Abstract

The self-assembly of colloidal nanocrystals into ordered architectures has attracted significant interest enabling innovative methods of manipulating physicochemical properties for targeted applications. This study reports the self-assembly of CsPbBr3 perovskite nanocrystals (NCs) in one-dimensional (1D) superlattice chains mediated by ligand–solvent interactions. CsPbBr3 NCs synthesized at ≥170 °C and purified in a nonpolar solvent, hexane, self-assembled into 1D chains, whereas those purified in polar solvents, including toluene and ethyl acetate, were disordered or formed short-range two-dimensional (2D) assemblies.
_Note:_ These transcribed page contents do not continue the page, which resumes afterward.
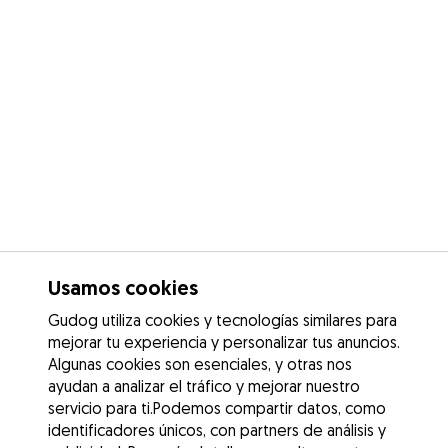
Usamos cookies
Gudog utiliza cookies y tecnologías similares para
mejorar tu experiencia y personalizar tus anuncios.
Algunas cookies son esenciales, y otras nos
ayudan a analizar el tráfico y mejorar nuestro
servicio para ti.Podemos compartir datos, como
identificadores únicos, con partners de análisis y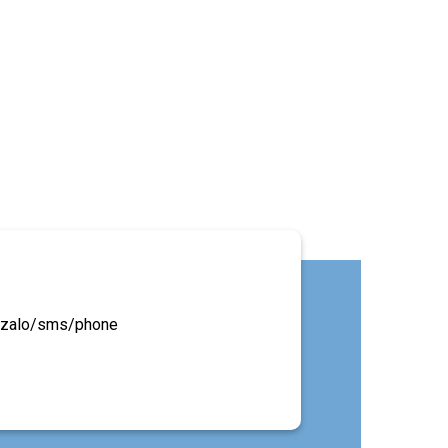
ua zalo/sms/phone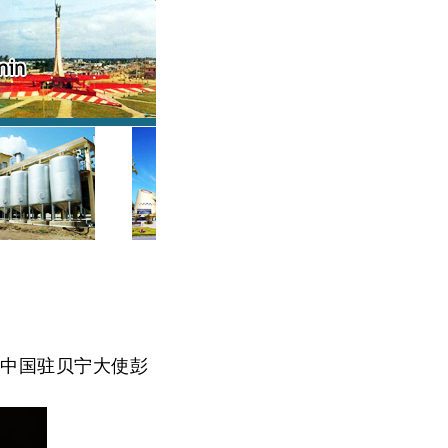
中国驻贝宁大使彭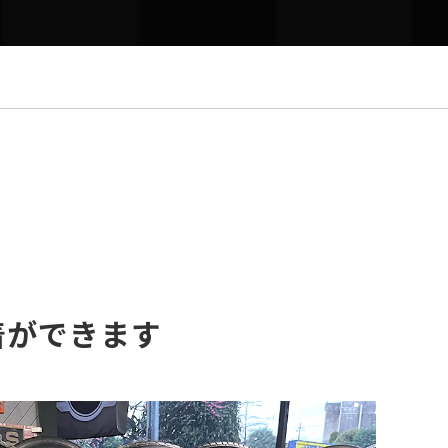
着ができます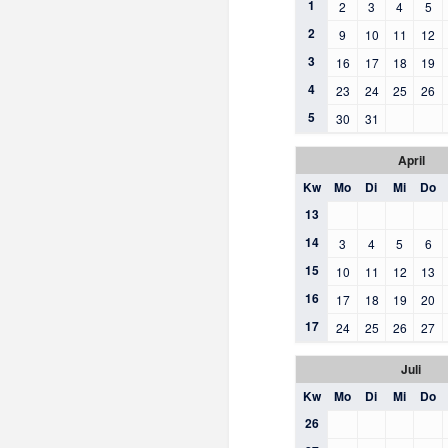
1
2
3
4
5
2
9
10
11
12
3
16
17
18
19
4
23
24
25
26
5
30
31
April
Kw
Mo
Di
Mi
Do
13
14
3
4
5
6
15
10
11
12
13
16
17
18
19
20
17
24
25
26
27
Juli
Kw
Mo
Di
Mi
Do
26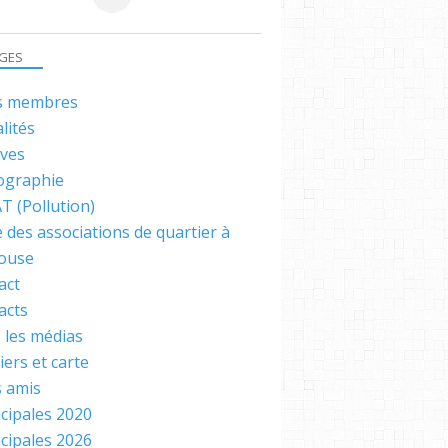
GES
s membres
lités
ives
iographie
T (Pollution)
 des associations de quartier à
ouse
act
acts
 les médias
ers et carte
s amis
cipales 2020
cipales 2026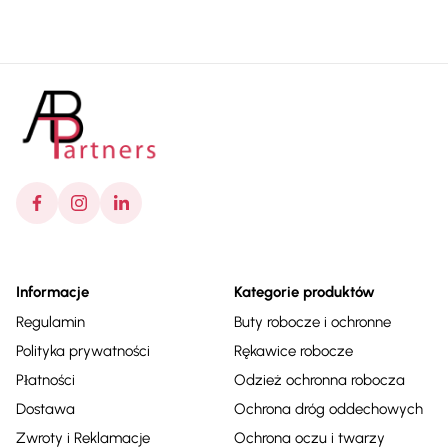
Informacje
Kategorie produktów
Regulamin
Buty robocze i ochronne
Polityka prywatności
Rękawice robocze
Płatności
Odzież ochronna robocza
Dostawa
Ochrona dróg oddechowych
Zwroty i Reklamacje
Ochrona oczu i twarzy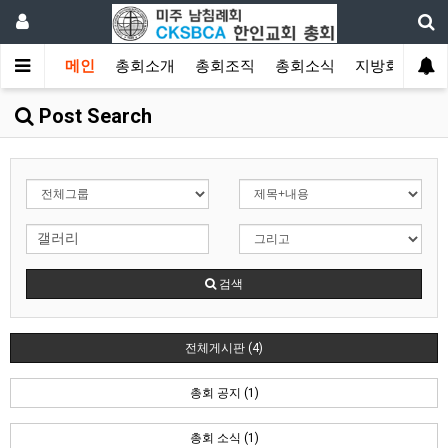
메인
총회소개
총회조직
총회소식
지방회
게
Post Search
검색
전체게시판 (4)
총회 공지 (1)
총회 소식 (1)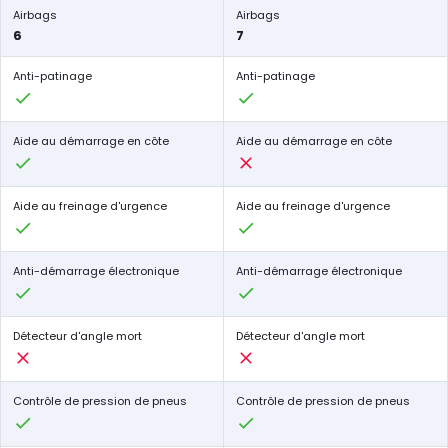
Airbags
Airbags
6
7
Anti-patinage
Anti-patinage
Aide au démarrage en côte
Aide au démarrage en côte
Aide au freinage d'urgence
Aide au freinage d'urgence
Anti-démarrage électronique
Anti-démarrage électronique
Détecteur d'angle mort
Détecteur d'angle mort
Contrôle de pression de pneus
Contrôle de pression de pneus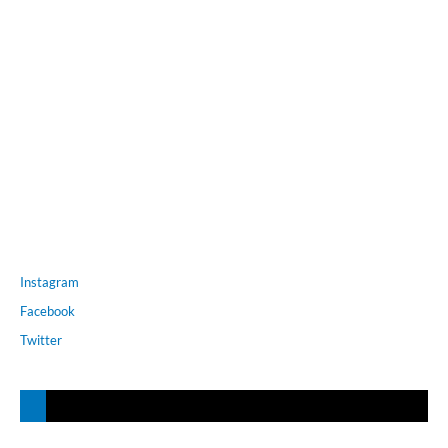
Instagram
Facebook
Twitter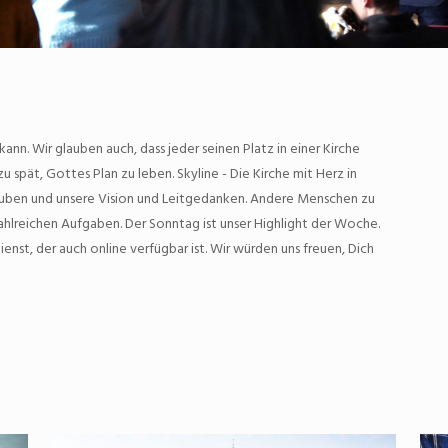
ann. Wir glauben auch, dass jeder seinen Platz in einer Kirche
 zu spät, Gottes Plan zu leben. Skyline - Die Kirche mit Herz in
auben und unsere Vision und Leitgedanken. Andere Menschen zu
r zahlreichen Aufgaben. Der Sonntag ist unser Highlight der Woche.
nst, der auch online verfügbar ist. Wir würden uns freuen, Dich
The NCs assembled into 1D chains showed red shifts in both the absorbance and photoluminescence spectra relative to those of disordered NCs purified in a 50/50 hexane/ethyl acetate mixture. Microscopy and X-ray diffraction results confirmed the formation of polymeric nanostrands in hexane followed by organization of the NCs into 1D chains along the nanostrands. Our results suggest that excess aliphatic ligands remaining after purification of the NCs complex with ionic Cs+ and Br– species through a hydrophobic effect; further, the alkyl chains of these ligands interlace with each other through van der Waals forces. Collectively, these interactions give rise to the nanostrands and subsequent self-assembly of CsPbBr3 into 1D chains. In polar solvents, the minimization of repulsive forces between the solvent and the ligands drives proximal CsPbBr3 NCs together into short-range 2D assemblies or disordered clusters. Our solvent-assisted self-assembly approach provides a general strategy for designing 1D superlattice chains of nanocrystals of any geometry, dimension, and composition by simply tuning the ligand–solvent interactions.